Saturday, November 24, 2012

Thanksgiving

What can I say. I frickin hate and love turkey all at the same time:) So I didn't stay true to my diet. I made my gravy, had my potatoes, and stuffing. .. didn't care about the low sodium. Now does that mean in the back of my head I wasn't planning on what I always had every other yr. which is to just go purge. Oh ya. That's what I wanted. Unfortunately, my body.. not so much. Which just frustrates and aggravates me even more. It was a nice Thanksgiving tho. It was just Tom, me and the boys. I was able to cook in my small kitchen without being bothered and got everything done at the same time to be able to sit down together and enjoy a nice lunch together. I guess I should take that more then I should the fact that I'm just gaining weight. So Christmas doesn't have me looking forward to it to say the truth. The only thing is that I know that I can't do what I did for Thanksgiving.

And it's not something I'm looking forward to anyways as it is, mainly because I have to go to my in-laws because everyone is going to be there. But I am planning on having my food that I'm supposed to have on my diet to take with to eat. I gotta be true this time, because I know that I can't purge anymore and it's useless trying. So ya.

It's frustrating after 18 yrs for some reason my body just won't let me purge. And it hurts to bad for me to push it too far. I try hard and I fail and that's aggravating. But when it comes down to it. When I stay to my meal plan I actually do better. I feel better and I lose weight. It's when I go off it thinking that I can just purge afterwards or if I starve myself that things don't turn out the way I would like. Well, at least not what I was used to. I guess I just wished I could be like 'normal'. Be one of those ppl that could just sit down and eat and feel okay about it. That it's not going to make me look disguising.  Guess there is a lot more that I have to deal with to accept who I am and be okay with who I am, even if that means others might not like it. It's who I am.

Now, Can I be wrong in my actions .. ya. And would I like someone to at least nicely say Trina.. come on:) .. and then I could at least be like I know.. ahh! But I don't want to be like treated because of one action that it was so horrible. Mainly because those who might be correcting me.. it's like hello. I know what you did.. where do you get off now acting like you never did that and that your somehow 'perfect'. That's like for my oldest per-say... I'm not even sure how he got so smart. It amazes me. I mean I know I was helping him when he was younger and teaching him to remember, but still.. he just amazes me. And when I get after him for his grades I tell him, you know I didn't get these grades when I was younger, and that I'm not trying to be mean but that I see what he has in him and that I know he can do it and I believe in him. I've always told him, that if he gets like a B.. yes a B:) but as long as he can prove that he tried, then I will gladly accept that. Even a C. (even though I don't think he should get C's. but ya.) In sports, if he played poorly.. I'm not going to lie, I'll tell him flat out he had a bad game. Not like I hadn't had those. But I'm not going to act like he did really good when he didn't. Okay I'm going off on a tangent here..:)

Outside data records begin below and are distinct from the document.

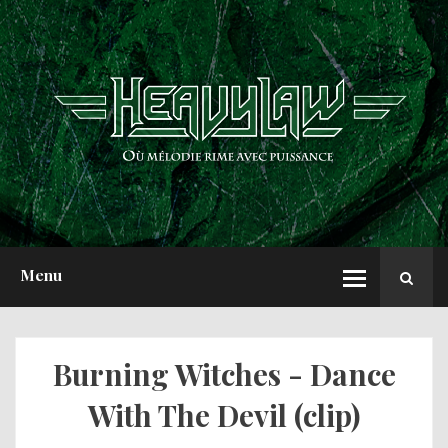
ACCUEIL
NEWS
CHRONIQUES
INTERVIEWS
REPORTS
A PROPOS
Menu
Burning Witches - Dance
With The Devil (clip)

Anyways. With Ed. Thanksgiving sucked! But when it comes to what I felt yesterday sitting at the table with my husband and three boys and laughing .. it's starting to take a priority. Which is a BIG step for me. Can't say that it doesn't hurt that my boys love my cooking and they were happy we just stayed home and I cooked because "It tasted So good" .. that helped a bit lol.

It's taking me awhile.. and I figure it's going to take me a bit while longer. I'm just keeping my fingers crossed that I can accept being happy with what I have instead of constantly worrying about what food to eat and how much and what I'll look like .. blah blah blah.

One foot in front of the other right?